**Exercise instructions:**
(1) Answer these from the weightlifting forum thread:
(a) What squat number did mathewskid1 give for sophomore year?
(b) Which spot does thrill_seeker call a favorite?
(c) What did bearr say the 70 pounders comment was about?
(2) Write the next post in the weightlifting forum thread, picking up right after its last line.

━━ Given text ━━

Hasnt yet.. no need to critize everyone weight lifting abilities.. just simply askin if anyone else likes to weightlift


----------



## WV hoyt shooter (Feb 10, 2006)

i don't see why everyone keeps sayin this would cause problems it hasn't yet...and i aint gonna say nuttin to anyone who lifts i look at it this way you get what u get and if anyone else says anything to you about it then just show them what you get


----------



## mathewskid1 (Feb 15, 2008)

i used to do alot of lifting when i was a sophmore and we did 3 lifts 
bench-245
squat-395
clean-230
i just started lifting again like 3 months ago and it is amazing how much muscle strength you can loose over a year and a half


----------



## thrill_seeker (Feb 2, 2008)

yea we lift year round except during the season and even then we do some yea last year underfeated confrence champs (but got beat out first round in playoffs damn private schools) second time its happened to us but yea 350 spuat 220 bench 235 clean


----------



## Bowhunter500 (Mar 23, 2007)

thrill_seeker said:


> yea we lift year round except during the season and even then we do some yea last year underfeated confrence champs (but got beat out first round in playoffs damn private schools) second time its happened to us but yea 350 spuat 220 bench 235 clean


Very nice man very nice. Keep it up. 

What position do ya play?


----------



## thrill_seeker (Feb 2, 2008)

center and nose once in a while go in at slash its another back but go in motion out on the wing thats my favorite spot you normally lite some one up pretty good


----------



## bearr (Jul 21, 2006)

dang man haha
i couldnt hit up the 70 pounders till i was 15


----------



## bearr (Jul 21, 2006)

dang man haha
i couldnt hit up the 70 pounders till i was 15


----------



## bearr (Jul 21, 2006)

bearr said:


> dang man haha
> i couldnt hit up the 70 pounders till i was 15


i was talking bout bows guys


----------



## Bowhunter500 (Mar 23, 2007)

thrill_seeker said:


> center and nose once in a while go in at slash its another back but go in motion out on the wing thats my favorite spot you normally lite some one up pretty good


Haha yea. Had my coaches come up to me last friday and asked if i would be willing to start both ways again this year. Except at Defensive End. Of course i said yes lol


----------



## Noah2016 (Feb 19, 2008)

━━━
━━ Data provided ━━

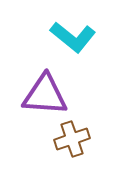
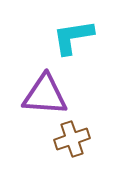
cyan L-shape: rotated 132 degrees clockwise
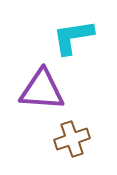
purple triangle: moved 3 px left, 5 px up
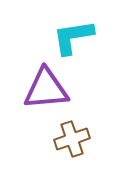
purple triangle: moved 4 px right, 1 px up; rotated 9 degrees counterclockwise
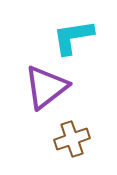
purple triangle: moved 2 px up; rotated 33 degrees counterclockwise
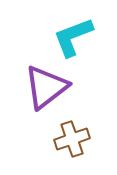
cyan L-shape: rotated 12 degrees counterclockwise
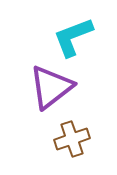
purple triangle: moved 5 px right
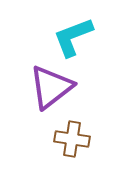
brown cross: rotated 28 degrees clockwise
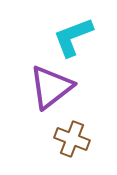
brown cross: rotated 12 degrees clockwise
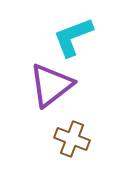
purple triangle: moved 2 px up
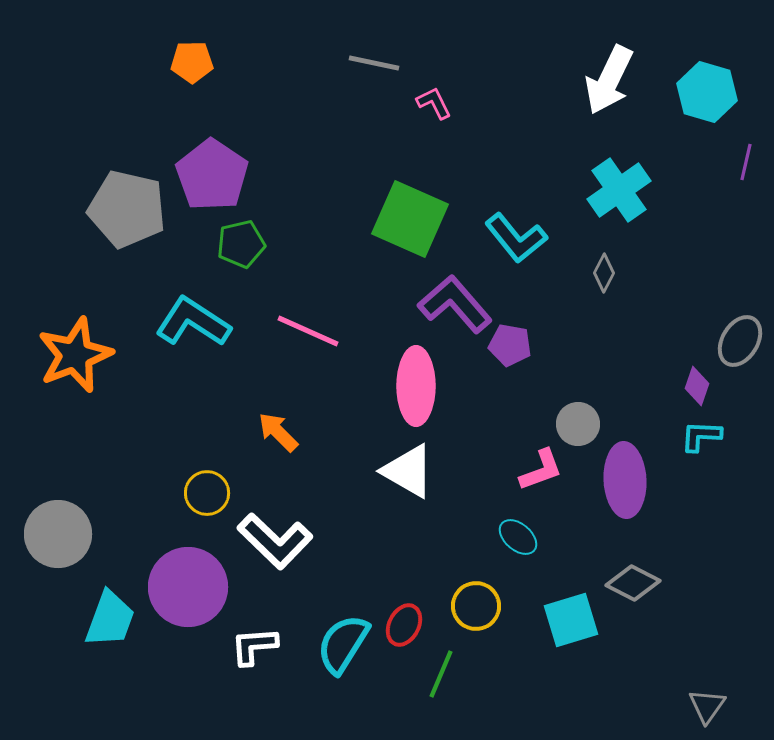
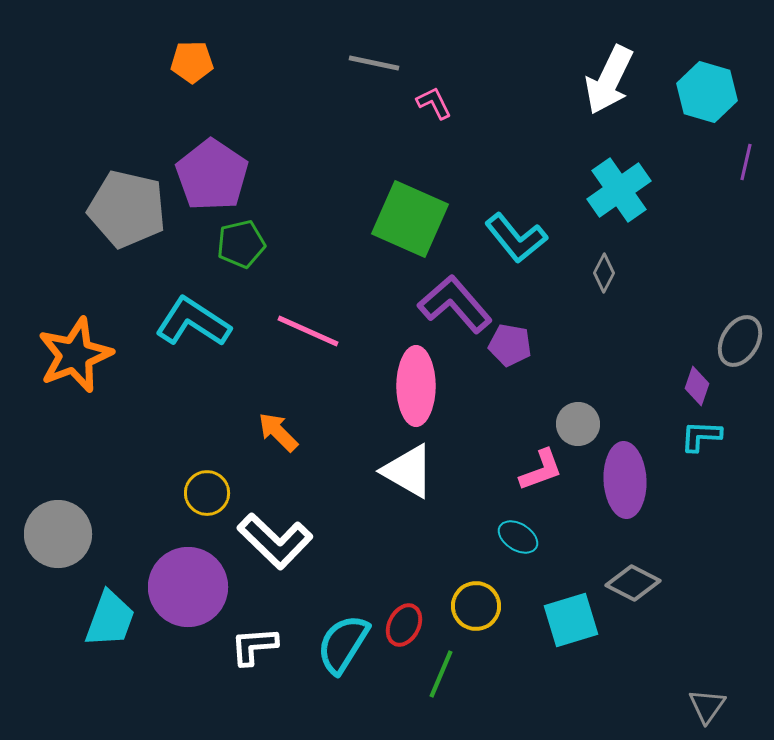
cyan ellipse at (518, 537): rotated 9 degrees counterclockwise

━━━

**Answers given:**
(1)
(a) 395
(b) Going in motion out on the wing
(c) Bows

(2)
i'm 10 and i bench 50 lbs i play football star quaterback of my team


----------



## MSboy (Aug 30, 2007)

Dang! Funny you should ask, I broke both bones in my lower arm completely in 
half doing power cleans 4 weeks ago! 
My maxes before that were: bench:95
parallel squat: 95
power clean: 105 (what i broke my arm on)

I'm 13, 5 foot 10, but only like 130 pounds so I'm pretty dang weak!


----------



## armyboy (Jul 10, 2007)

MSboy said:


> Dang! Funny you should ask, I broke both bones in my lower arm completely in
> half doing power cleans 4 weeks ago!
> My maxes before that were: bench:95
> parallel squat: 95
> ...


guess you and me have the same body build, but i think i am i little stronger but don't know.... never work out really... hope to when it gets wormer so i can go to the storage and not freeze:wink:


----------



## Bowhunter500 (Mar 23, 2007)

Just got this done last week. 

Bench: 315 x 2.. everyone said my eyes and neck looked like they were about ready to pop. But i got it up and started freakin out.. couldnt get a 3rd one so i punched a box in the weightroom. haha


----------



## MSboy (Aug 30, 2007)

armyboy said:


> guess you and me have the same body build, but i think i am i little stronger but don't know.... never work out really... hope to when it gets wormer so i can go to the storage and not freeze:wink:


Yea I've gotten a lot stronger on everything, seeing how I had trouble getting the 45 pound bar in october! This is my first year liftin, but I'm probaly going to have to start all over when i get this dumb cast off.


----------



## mathews93 (Feb 7, 2008)

im only 5'3 105lbs and in 8th grade 

bench 95
squat 160 
i dont know what that other stuff is haha


----------



## b18intega (Nov 25, 2007)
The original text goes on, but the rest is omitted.